BEGIN
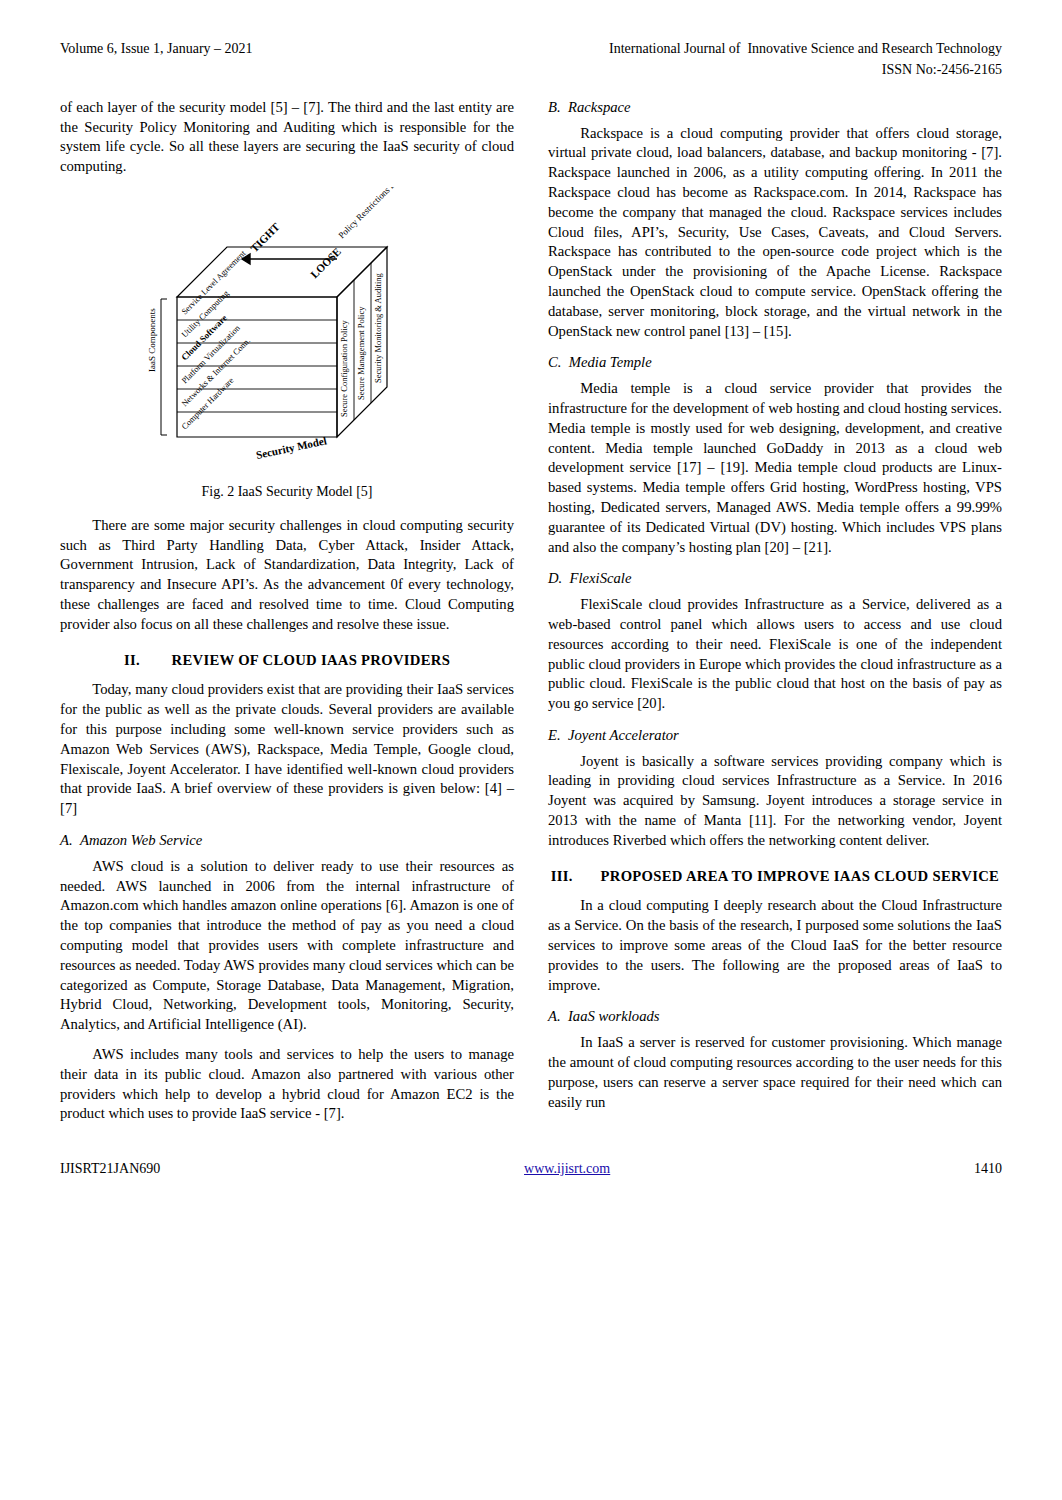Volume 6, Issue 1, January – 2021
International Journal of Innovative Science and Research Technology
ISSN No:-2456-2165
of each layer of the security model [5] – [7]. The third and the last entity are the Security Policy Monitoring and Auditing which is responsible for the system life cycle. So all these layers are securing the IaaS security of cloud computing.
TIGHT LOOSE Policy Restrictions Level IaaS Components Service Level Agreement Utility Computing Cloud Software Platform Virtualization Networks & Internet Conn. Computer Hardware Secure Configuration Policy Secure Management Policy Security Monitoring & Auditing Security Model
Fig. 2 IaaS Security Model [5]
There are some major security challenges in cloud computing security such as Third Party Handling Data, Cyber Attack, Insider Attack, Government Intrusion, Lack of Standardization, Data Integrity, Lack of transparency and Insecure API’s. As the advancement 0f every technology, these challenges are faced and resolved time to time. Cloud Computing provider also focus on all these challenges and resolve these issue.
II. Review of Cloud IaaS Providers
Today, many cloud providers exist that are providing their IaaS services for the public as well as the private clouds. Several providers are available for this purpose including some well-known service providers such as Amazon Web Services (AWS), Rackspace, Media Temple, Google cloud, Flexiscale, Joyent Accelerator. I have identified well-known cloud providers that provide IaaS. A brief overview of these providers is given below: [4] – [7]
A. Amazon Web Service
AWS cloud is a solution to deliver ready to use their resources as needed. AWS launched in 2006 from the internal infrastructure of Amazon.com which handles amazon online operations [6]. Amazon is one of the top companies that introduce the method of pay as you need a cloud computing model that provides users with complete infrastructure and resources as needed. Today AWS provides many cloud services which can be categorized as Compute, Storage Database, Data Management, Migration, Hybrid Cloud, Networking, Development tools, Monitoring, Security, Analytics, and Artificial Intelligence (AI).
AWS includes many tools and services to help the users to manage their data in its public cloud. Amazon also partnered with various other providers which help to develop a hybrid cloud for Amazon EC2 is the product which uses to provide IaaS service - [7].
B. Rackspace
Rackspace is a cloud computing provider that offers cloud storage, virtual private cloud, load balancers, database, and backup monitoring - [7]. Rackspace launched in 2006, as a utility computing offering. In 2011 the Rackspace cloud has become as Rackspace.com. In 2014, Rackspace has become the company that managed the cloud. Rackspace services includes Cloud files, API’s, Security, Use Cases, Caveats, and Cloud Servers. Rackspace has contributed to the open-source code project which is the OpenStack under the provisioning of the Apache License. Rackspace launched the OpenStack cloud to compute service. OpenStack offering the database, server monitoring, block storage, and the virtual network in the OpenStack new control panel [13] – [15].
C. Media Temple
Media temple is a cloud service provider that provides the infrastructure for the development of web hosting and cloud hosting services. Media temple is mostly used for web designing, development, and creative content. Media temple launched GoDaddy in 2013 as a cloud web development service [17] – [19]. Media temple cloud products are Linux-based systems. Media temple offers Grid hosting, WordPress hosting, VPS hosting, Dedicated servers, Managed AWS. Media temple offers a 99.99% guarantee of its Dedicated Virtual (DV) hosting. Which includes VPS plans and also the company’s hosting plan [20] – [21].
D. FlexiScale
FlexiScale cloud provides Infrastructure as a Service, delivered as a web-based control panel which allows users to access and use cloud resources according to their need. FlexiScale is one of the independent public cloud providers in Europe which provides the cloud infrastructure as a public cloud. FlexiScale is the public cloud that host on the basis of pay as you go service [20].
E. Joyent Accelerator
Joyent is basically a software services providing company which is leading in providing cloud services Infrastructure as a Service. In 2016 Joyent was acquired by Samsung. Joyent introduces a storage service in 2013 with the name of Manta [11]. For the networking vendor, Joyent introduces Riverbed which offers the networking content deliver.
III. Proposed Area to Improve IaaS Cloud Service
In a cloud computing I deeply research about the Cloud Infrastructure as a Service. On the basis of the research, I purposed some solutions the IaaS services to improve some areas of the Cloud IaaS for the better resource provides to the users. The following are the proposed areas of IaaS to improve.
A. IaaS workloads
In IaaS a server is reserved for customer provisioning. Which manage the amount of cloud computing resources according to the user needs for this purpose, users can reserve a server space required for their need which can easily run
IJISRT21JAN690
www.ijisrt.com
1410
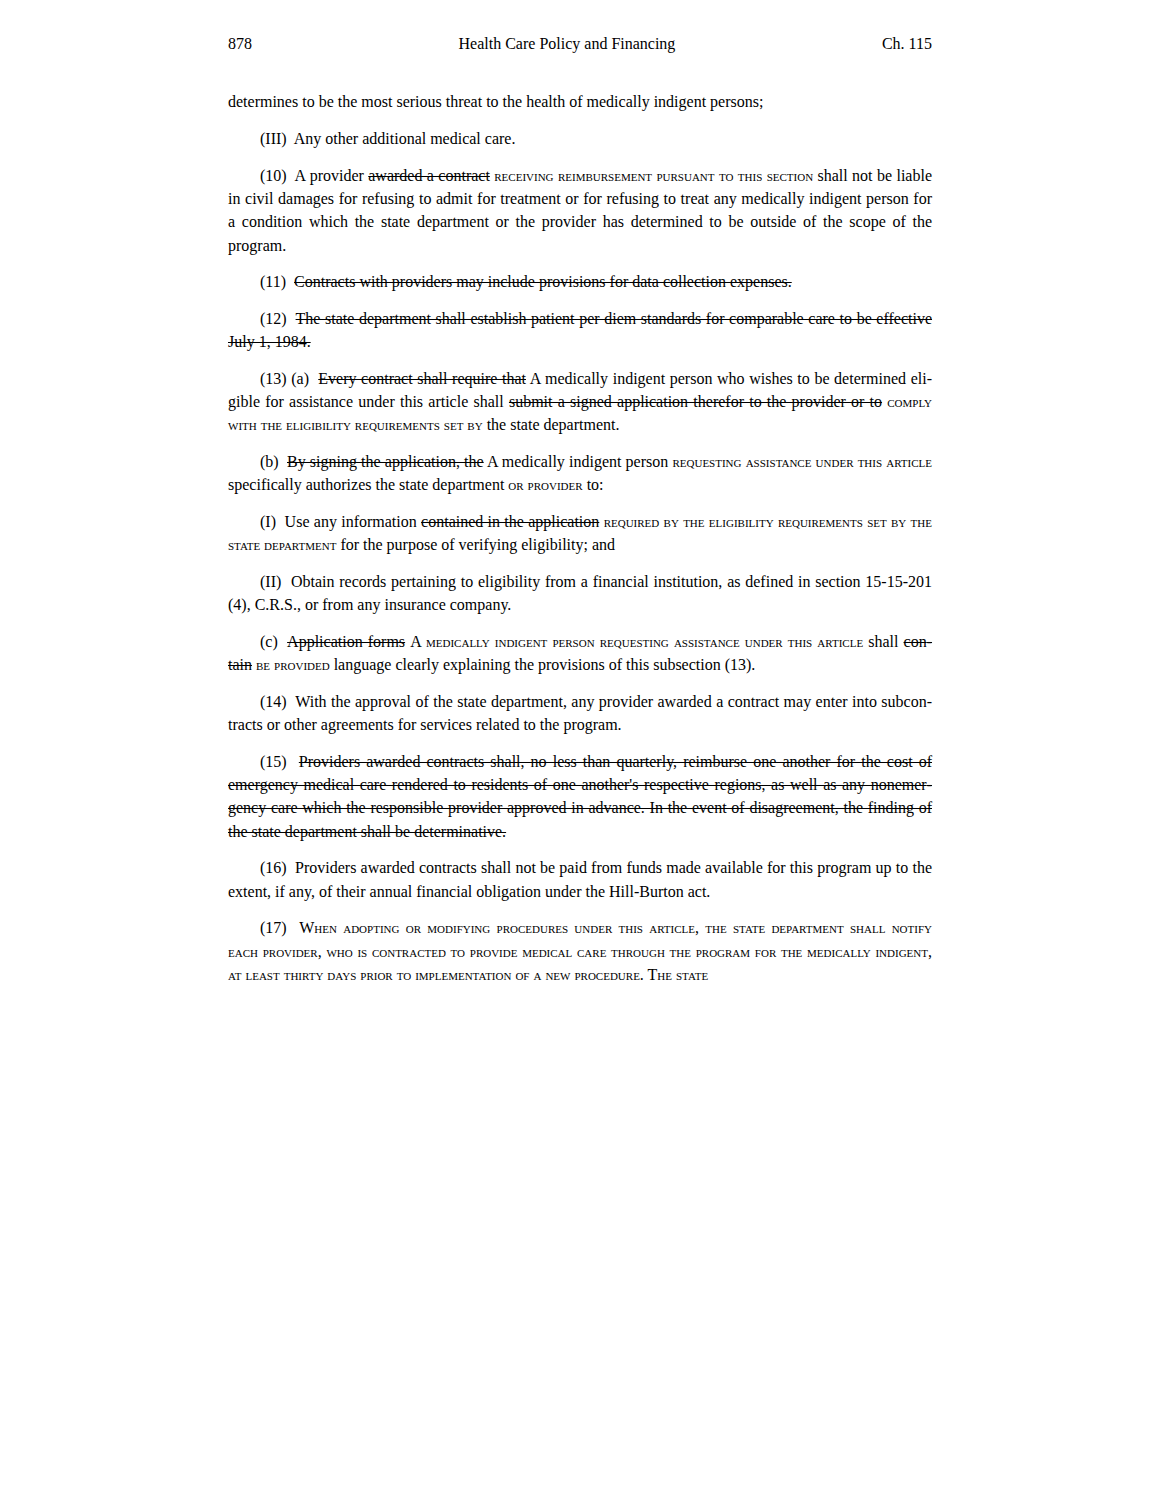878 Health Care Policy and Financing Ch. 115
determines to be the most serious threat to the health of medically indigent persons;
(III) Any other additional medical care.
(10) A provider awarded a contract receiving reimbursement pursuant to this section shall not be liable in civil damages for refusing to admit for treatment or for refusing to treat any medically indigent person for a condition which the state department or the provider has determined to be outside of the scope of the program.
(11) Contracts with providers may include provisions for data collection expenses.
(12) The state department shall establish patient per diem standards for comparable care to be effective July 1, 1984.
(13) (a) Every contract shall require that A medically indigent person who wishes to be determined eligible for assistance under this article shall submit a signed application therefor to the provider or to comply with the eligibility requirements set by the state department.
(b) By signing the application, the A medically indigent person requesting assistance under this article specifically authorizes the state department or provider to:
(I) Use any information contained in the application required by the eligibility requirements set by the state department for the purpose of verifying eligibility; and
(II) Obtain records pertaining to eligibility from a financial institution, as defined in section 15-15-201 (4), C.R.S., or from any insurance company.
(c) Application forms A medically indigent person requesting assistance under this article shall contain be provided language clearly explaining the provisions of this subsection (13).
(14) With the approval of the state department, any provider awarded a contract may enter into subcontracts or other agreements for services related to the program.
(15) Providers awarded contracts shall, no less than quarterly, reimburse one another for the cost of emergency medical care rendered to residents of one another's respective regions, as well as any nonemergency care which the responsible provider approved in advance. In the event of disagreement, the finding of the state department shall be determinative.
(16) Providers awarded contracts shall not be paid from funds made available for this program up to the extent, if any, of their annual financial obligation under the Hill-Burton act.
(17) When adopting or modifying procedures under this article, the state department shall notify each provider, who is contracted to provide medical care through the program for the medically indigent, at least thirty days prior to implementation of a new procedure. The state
END
ACTION ITEM
Scan the entries above and return each line that holds "provisions".

SOLUTION BELOW
(11) Contracts with providers may include provisions for data collection expenses.
(c) Application forms A medically indigent person requesting assistance under this article shall contain be provided language clearly explaining the provisions of this subsection (13).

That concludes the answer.